Last year, dappGambl, a crypto gambling expertise site, ran research stating that 95% of all NFTs are now worthless investments. It’s not just that so many are worthless, but it’s rare that they’re even being bought anymore – 79% remain unsold.
Why haven’t NFTs had the same longevity that cryptocurrencies like Bitcoin have had? It likely comes down to the same criticism they received during their brief zeitgeist. Whereas Bitcoin has a functional use-case as a currency alternative, NFTs were ultimately ways for venal people to show off their ownership of digital images.
Digital images are, naturally, easily replicated and shared. The kudos in owning the “original” is completely hollow. Its value is inherent only in the value you put into the kudos of owning it. There’s a reason that sounds circular. It is.
While some (questionably) interesting artists put out NFT artworks – such as Damien Hirst’s controversial work ‘The Currency’ – for the most part NFTs were unartistic juvenile graphics invested in by people hoping that it would function as a get rich quick scheme.
Bitcoin’s rise is due to market belief it would become a legitimate market tool. NFTs are just art trading for people who don’t recognise the value of either art or the indivisibility of canvas.
This is all to say, Trump’s latest desperate cash grab business is unlikely to presage a bounceback for NFTs.
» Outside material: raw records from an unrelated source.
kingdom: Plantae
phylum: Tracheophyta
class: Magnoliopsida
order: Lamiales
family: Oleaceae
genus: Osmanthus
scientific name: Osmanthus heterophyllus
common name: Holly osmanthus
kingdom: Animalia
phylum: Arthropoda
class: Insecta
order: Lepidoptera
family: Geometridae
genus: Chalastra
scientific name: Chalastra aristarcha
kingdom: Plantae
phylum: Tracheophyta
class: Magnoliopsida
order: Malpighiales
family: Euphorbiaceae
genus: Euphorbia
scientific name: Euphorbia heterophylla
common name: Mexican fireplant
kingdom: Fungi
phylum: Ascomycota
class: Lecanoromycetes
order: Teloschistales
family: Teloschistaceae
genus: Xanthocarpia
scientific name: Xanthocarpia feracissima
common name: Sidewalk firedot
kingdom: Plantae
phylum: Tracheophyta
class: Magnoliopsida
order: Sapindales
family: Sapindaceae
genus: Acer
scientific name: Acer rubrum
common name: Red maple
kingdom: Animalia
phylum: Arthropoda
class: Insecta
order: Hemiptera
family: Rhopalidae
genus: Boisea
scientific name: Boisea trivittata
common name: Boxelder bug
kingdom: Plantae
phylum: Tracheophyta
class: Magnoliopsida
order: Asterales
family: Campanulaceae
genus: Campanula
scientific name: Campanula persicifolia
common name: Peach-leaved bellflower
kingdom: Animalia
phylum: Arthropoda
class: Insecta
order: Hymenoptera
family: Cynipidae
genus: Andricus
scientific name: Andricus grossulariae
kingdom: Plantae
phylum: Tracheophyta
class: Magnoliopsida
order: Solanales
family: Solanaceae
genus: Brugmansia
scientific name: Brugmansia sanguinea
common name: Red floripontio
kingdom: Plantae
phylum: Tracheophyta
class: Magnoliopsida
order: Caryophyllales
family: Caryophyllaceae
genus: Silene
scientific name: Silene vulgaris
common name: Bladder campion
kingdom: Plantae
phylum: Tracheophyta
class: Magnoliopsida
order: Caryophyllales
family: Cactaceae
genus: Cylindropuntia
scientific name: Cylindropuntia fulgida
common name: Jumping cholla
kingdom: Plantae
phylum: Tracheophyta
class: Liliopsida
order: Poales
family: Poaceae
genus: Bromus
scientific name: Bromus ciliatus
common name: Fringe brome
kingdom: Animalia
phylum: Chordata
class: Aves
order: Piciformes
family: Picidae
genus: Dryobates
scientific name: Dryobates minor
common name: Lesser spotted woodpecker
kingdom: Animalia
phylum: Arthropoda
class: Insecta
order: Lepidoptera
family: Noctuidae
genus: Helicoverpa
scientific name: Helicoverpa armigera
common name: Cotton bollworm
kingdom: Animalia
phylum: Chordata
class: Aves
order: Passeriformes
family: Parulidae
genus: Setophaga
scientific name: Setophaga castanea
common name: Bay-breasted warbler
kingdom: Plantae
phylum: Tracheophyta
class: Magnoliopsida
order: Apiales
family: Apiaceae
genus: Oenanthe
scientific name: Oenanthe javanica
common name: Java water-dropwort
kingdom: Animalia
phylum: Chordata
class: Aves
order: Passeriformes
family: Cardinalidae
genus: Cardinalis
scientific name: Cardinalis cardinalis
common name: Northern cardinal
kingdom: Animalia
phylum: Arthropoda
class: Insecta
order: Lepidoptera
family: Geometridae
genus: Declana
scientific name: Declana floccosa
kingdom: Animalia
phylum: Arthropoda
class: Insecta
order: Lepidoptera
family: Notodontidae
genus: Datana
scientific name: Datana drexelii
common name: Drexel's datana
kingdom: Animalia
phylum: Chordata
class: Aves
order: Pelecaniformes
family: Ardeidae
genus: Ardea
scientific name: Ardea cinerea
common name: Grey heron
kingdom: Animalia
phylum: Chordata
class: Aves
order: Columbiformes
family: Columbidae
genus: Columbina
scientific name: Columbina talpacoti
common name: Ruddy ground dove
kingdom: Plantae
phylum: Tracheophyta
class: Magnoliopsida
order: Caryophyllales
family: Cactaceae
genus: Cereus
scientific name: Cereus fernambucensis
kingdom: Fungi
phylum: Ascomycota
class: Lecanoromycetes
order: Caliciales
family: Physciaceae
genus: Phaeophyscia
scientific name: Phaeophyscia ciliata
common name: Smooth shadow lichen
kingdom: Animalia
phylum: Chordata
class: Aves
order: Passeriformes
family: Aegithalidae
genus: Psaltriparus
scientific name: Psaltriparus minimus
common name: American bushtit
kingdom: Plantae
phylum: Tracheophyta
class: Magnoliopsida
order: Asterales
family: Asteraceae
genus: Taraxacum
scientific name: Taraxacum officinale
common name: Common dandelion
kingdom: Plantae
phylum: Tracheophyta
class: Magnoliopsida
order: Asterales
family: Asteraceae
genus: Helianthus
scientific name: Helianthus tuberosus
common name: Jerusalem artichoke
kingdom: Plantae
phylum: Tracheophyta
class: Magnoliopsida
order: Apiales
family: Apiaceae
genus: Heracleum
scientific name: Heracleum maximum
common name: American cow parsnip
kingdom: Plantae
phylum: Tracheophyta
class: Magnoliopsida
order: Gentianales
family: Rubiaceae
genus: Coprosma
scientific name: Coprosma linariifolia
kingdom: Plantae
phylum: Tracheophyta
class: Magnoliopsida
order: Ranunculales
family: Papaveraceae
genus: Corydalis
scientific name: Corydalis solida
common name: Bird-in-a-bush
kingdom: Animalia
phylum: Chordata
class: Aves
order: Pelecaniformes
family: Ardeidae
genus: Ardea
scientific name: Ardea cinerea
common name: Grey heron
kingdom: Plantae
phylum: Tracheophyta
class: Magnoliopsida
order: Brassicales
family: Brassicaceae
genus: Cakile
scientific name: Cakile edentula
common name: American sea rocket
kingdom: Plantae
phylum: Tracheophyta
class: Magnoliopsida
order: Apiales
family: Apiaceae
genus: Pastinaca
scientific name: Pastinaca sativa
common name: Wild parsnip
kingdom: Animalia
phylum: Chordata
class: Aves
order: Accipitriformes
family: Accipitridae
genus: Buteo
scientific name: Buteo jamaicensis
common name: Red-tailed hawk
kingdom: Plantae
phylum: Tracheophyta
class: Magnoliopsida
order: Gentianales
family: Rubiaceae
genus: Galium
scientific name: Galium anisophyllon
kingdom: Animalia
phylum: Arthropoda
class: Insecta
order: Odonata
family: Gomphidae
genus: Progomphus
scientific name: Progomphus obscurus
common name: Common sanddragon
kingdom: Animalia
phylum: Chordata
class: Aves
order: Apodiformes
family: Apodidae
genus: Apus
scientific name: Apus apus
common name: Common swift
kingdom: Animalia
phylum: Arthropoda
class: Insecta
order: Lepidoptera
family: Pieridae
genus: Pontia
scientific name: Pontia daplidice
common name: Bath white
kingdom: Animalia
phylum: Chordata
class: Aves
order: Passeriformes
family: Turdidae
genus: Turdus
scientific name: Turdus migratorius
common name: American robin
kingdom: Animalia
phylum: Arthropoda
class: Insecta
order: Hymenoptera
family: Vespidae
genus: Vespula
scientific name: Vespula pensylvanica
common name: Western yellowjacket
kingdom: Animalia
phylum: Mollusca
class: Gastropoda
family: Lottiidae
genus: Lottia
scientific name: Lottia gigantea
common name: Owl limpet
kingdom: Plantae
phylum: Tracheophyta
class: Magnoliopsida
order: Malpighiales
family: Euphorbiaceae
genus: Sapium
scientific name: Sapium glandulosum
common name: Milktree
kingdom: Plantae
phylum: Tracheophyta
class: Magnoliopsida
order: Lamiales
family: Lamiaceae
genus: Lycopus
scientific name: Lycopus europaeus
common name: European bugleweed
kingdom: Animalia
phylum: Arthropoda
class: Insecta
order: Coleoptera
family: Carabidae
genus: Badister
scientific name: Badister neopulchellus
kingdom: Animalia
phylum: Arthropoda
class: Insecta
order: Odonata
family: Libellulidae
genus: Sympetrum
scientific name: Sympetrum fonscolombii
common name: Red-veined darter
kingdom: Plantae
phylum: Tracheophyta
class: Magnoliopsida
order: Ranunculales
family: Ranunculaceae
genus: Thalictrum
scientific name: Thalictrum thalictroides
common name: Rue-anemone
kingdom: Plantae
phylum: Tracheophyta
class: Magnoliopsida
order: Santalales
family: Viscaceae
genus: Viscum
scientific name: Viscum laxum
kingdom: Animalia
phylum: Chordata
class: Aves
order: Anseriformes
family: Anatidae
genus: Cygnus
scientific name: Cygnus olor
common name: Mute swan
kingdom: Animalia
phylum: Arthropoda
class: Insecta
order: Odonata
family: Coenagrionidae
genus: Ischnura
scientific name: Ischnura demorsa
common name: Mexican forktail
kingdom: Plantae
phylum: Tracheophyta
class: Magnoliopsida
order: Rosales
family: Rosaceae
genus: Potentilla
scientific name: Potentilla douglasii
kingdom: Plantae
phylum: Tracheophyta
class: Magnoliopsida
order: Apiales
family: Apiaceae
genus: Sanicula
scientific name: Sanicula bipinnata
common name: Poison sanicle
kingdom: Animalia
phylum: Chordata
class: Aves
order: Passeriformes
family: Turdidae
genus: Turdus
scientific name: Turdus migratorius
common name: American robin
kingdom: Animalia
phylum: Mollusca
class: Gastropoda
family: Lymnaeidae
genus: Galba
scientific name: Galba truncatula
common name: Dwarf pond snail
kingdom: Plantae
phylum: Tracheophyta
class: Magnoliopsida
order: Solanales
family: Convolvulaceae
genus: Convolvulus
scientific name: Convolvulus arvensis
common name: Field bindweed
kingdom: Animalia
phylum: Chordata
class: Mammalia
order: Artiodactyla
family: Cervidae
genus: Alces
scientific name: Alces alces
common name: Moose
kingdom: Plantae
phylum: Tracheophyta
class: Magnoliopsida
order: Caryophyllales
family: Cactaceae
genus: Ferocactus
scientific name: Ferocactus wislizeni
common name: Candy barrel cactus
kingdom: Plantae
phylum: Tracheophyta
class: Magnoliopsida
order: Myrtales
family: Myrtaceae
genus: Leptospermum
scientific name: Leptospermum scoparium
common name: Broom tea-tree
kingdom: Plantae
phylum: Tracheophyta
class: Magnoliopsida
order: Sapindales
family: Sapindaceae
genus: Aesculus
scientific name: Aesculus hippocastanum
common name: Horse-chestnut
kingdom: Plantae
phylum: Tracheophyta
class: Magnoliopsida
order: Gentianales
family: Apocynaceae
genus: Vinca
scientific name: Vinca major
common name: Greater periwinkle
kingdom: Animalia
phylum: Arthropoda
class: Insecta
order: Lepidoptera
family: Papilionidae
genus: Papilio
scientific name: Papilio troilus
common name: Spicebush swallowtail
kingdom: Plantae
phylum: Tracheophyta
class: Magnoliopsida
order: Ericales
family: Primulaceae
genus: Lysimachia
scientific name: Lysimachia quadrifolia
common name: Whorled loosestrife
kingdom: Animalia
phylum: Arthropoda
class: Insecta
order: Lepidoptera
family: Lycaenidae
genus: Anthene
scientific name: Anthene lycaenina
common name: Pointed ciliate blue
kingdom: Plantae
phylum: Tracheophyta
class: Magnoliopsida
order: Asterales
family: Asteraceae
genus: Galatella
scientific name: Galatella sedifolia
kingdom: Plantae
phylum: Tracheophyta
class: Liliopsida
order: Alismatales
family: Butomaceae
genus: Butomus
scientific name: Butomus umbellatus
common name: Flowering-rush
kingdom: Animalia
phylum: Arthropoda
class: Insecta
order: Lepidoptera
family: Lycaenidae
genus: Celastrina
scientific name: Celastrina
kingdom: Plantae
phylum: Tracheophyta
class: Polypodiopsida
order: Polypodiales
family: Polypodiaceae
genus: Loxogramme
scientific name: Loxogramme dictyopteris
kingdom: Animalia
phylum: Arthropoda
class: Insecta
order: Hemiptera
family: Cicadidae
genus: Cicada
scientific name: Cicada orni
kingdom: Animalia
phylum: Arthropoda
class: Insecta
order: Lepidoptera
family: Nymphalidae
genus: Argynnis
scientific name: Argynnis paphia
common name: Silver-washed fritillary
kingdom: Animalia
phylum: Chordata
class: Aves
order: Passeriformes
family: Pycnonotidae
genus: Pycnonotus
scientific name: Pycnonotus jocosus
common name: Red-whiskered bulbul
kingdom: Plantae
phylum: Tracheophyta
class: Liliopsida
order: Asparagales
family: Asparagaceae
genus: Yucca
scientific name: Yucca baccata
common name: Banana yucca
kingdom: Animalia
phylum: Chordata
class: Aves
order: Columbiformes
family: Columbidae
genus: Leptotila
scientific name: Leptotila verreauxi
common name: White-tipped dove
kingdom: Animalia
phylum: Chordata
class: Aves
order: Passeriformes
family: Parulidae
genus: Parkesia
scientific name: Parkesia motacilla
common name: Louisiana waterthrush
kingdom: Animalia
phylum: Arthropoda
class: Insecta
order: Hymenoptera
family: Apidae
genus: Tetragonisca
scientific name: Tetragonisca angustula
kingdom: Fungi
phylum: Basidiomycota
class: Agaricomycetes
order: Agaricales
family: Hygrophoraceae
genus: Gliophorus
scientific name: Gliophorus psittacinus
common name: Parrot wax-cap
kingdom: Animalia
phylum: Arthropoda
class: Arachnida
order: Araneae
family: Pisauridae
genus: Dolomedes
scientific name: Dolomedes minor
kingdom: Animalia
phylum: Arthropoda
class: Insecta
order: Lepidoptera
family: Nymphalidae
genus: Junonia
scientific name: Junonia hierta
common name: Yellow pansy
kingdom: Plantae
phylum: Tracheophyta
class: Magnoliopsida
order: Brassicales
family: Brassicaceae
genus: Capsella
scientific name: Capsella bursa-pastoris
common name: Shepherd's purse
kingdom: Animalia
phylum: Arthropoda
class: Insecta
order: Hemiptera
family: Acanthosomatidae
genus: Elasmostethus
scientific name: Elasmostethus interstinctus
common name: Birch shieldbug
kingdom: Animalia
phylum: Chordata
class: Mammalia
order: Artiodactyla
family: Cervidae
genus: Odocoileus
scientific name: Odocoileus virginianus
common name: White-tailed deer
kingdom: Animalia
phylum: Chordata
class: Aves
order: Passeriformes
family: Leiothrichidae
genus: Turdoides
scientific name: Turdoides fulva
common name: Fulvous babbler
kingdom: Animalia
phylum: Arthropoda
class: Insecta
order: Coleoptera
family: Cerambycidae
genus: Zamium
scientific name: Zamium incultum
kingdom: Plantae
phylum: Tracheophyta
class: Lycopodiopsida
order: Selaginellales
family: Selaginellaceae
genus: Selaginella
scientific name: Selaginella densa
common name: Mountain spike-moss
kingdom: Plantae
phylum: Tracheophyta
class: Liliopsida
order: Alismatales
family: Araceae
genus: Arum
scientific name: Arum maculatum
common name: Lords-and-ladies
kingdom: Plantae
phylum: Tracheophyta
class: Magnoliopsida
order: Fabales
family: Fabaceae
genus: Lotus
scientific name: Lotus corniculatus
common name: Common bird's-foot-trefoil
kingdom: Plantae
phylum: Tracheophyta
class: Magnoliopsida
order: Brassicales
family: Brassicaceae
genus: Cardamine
However, that doesn’t mean they won’t be financially lucrative for him, says Hawkins.
“The Trump cards are different in that they are being promoted by someone with a huge fan base and media access,” he explains. On the other hand, “ultimately they are a speculative asset with no underlying value that generates no cash flow.”
Trump does have one hope though. There is a discrete event that will be a huge driver of their price.
“If Trump wins, the chances of their price going up is enormously higher than if he loses,” Hawkins says. “It’s a bit like the value of his Truth Social.”